- _Exercise description_
Replace "elbow" with "arm bend" in the lines of data starting at the one containing "left knee: (461, 597, -18)" and ending at the one containing "right shoulder: (168, 51, -3)", changing nothing else. Return only those lines, and leave the pictures out of your answer.

- _Provided material_
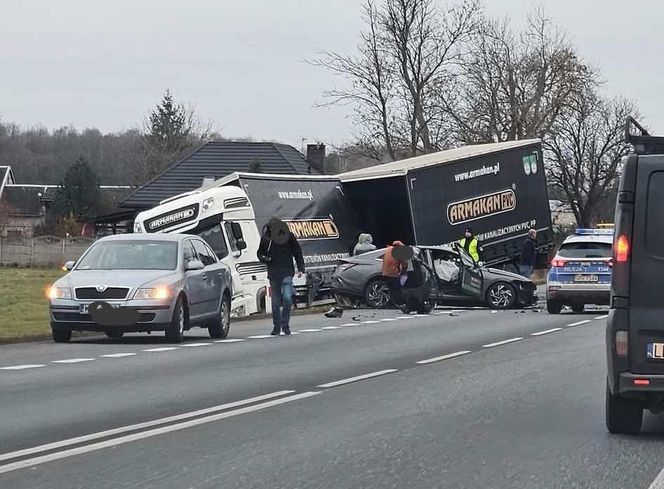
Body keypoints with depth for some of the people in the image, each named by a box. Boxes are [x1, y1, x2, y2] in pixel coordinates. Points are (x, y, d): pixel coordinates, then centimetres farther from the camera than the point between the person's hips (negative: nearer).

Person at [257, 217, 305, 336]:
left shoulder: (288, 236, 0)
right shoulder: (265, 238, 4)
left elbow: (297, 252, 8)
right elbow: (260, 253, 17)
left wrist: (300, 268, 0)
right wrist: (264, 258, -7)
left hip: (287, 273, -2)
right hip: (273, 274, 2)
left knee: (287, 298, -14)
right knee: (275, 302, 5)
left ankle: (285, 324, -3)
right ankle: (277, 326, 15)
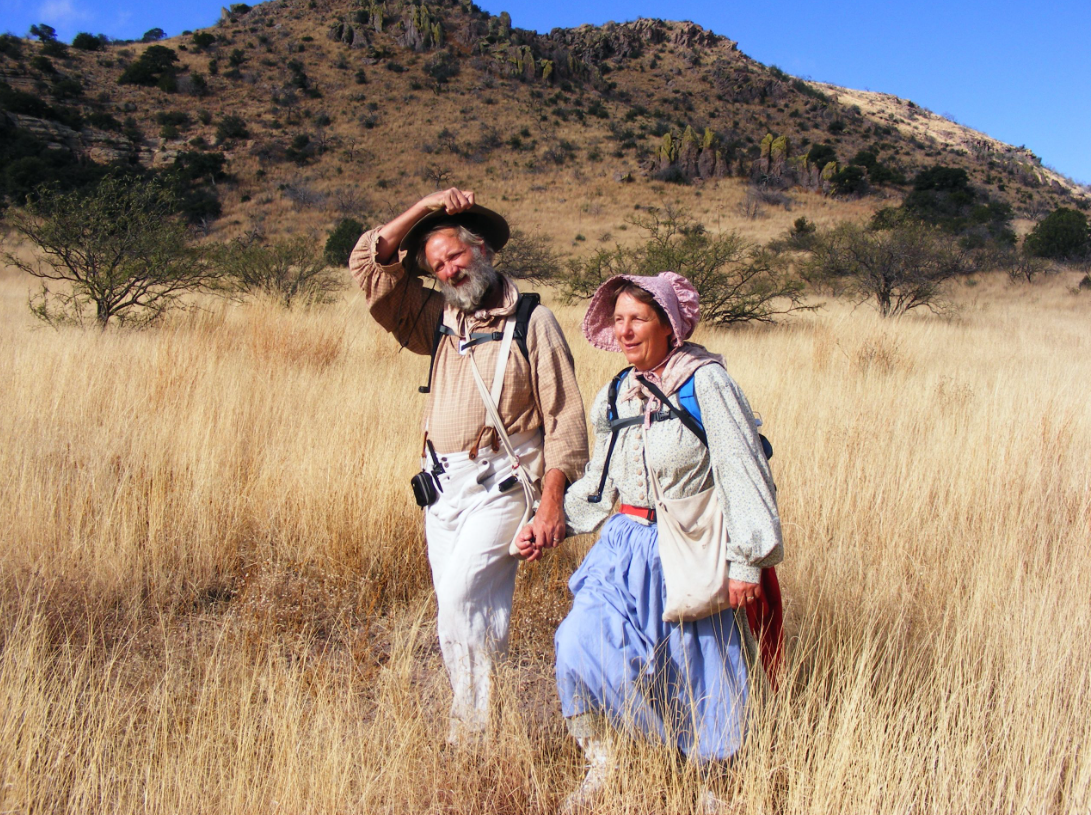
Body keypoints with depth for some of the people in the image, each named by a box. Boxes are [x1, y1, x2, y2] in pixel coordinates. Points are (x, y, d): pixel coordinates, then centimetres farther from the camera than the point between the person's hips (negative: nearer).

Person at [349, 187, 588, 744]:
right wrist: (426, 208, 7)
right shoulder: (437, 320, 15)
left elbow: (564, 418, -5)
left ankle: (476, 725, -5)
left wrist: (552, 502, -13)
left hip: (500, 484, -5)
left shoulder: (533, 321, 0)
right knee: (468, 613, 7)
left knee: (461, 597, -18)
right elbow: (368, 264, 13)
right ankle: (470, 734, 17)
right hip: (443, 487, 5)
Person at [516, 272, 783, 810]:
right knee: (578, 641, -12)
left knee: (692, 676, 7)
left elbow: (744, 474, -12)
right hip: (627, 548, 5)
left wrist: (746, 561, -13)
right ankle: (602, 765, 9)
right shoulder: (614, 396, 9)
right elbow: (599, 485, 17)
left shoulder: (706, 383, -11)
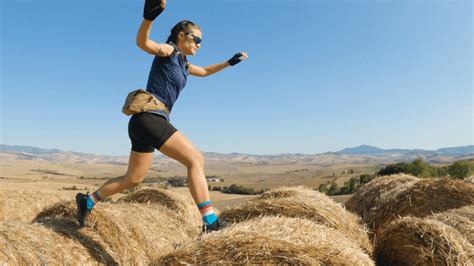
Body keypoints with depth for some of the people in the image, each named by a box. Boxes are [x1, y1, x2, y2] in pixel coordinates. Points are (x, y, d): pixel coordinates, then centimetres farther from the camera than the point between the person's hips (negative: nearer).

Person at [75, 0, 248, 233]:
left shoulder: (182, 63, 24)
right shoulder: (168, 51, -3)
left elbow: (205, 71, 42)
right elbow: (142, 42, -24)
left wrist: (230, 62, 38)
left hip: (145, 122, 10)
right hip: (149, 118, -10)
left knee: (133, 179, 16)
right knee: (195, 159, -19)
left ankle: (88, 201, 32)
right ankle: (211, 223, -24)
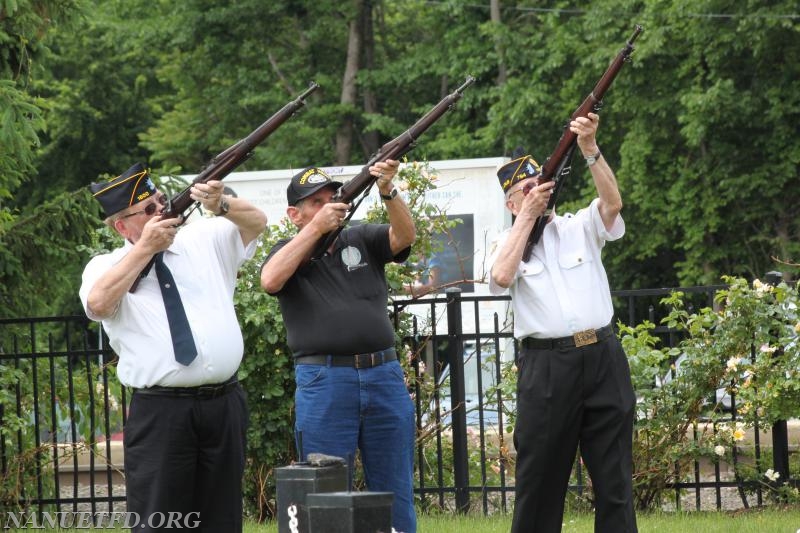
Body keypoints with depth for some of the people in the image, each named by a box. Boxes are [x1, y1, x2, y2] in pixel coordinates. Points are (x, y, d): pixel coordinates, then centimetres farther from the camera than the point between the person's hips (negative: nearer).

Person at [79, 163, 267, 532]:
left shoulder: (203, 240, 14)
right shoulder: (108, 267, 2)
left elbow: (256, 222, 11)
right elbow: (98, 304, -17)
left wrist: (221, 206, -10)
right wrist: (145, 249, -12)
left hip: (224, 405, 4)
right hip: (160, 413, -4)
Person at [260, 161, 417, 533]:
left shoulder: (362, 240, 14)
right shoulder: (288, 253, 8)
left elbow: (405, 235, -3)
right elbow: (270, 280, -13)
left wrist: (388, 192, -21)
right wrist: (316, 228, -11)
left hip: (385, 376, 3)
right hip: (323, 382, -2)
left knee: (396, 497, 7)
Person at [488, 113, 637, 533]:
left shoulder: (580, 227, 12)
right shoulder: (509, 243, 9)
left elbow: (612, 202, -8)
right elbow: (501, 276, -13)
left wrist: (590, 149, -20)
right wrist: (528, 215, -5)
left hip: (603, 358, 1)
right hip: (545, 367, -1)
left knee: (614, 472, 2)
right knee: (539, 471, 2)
...
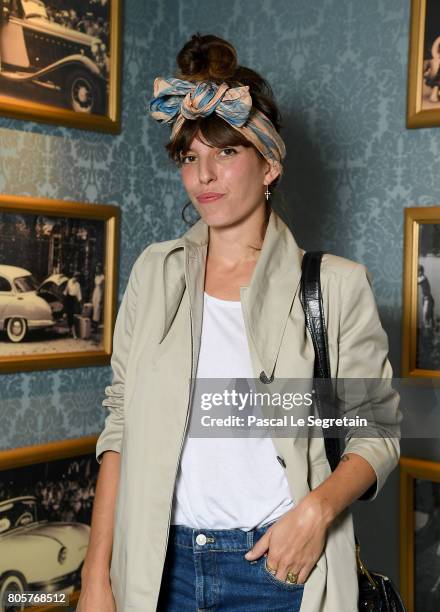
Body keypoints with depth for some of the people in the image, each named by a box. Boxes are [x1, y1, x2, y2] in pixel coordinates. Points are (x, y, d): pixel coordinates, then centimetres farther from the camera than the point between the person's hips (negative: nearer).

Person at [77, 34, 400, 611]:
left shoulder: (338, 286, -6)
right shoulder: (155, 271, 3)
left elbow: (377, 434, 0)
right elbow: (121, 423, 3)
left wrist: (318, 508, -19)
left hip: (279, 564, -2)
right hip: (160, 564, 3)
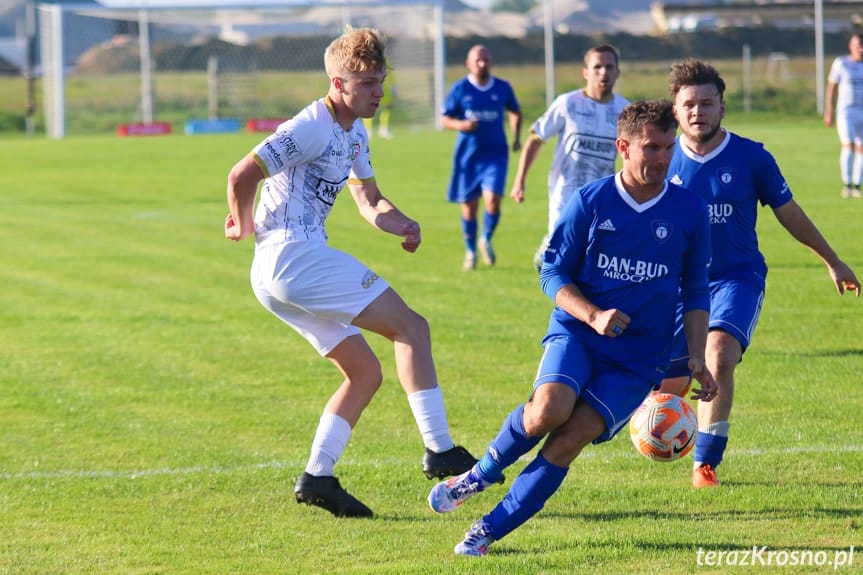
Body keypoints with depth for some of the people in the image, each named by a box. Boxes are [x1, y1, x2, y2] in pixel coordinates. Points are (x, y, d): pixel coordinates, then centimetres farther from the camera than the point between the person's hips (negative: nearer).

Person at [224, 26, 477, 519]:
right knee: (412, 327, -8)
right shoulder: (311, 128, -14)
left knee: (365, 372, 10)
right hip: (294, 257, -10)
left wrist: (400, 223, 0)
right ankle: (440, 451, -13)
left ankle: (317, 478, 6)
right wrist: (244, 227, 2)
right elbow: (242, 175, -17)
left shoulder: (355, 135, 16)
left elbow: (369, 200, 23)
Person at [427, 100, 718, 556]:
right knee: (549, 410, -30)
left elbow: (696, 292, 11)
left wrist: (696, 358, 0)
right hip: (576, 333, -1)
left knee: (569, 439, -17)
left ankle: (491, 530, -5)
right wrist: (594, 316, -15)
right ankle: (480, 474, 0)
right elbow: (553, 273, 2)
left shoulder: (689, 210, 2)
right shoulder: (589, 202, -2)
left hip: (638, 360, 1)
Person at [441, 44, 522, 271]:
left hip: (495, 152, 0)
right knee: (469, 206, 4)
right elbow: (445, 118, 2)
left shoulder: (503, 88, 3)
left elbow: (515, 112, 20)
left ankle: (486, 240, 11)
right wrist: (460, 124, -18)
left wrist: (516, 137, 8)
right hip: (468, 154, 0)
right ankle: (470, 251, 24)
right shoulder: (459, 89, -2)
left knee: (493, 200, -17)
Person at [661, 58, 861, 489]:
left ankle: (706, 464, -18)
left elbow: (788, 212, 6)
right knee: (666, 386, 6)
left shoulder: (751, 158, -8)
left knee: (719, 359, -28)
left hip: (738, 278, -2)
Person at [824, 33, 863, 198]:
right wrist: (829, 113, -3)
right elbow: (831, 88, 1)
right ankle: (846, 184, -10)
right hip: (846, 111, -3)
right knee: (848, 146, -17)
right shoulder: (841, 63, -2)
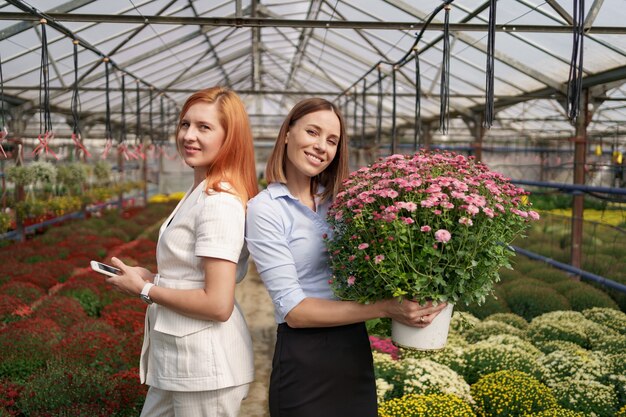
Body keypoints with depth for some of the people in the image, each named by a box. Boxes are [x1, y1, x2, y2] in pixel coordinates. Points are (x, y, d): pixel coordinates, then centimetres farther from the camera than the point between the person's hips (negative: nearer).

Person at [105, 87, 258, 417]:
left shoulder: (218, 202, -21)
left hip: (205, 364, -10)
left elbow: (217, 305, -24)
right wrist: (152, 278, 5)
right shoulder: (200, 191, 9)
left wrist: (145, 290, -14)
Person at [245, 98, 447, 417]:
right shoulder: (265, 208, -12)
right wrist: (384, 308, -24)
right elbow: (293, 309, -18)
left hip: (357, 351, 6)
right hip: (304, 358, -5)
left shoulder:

- _Solution to the problem_
left knee: (461, 597, -18)
right arm bend: (368, 264, 13)
right ankle: (470, 734, 17)
right hip: (443, 487, 5)
Person at [516, 272, 783, 810]:
right knee: (578, 641, -12)
left knee: (692, 676, 7)
left arm bend: (744, 474, -12)
right hip: (627, 548, 5)
left wrist: (746, 561, -13)
right ankle: (602, 765, 9)
right shoulder: (614, 396, 9)
right arm bend: (599, 485, 17)
left shoulder: (706, 383, -11)
Body keypoints with depth for some of the people in the image, each named by a box. Boxes are [x1, y1, x2, y2] in pixel coordinates. Points are (x, y, d): pixel coordinates, then centimetres farther from the camera than the point between the person's hips (negative: nearer).

Person at [75, 0, 248, 233]:
left shoulder: (182, 63, 24)
right shoulder: (168, 51, -3)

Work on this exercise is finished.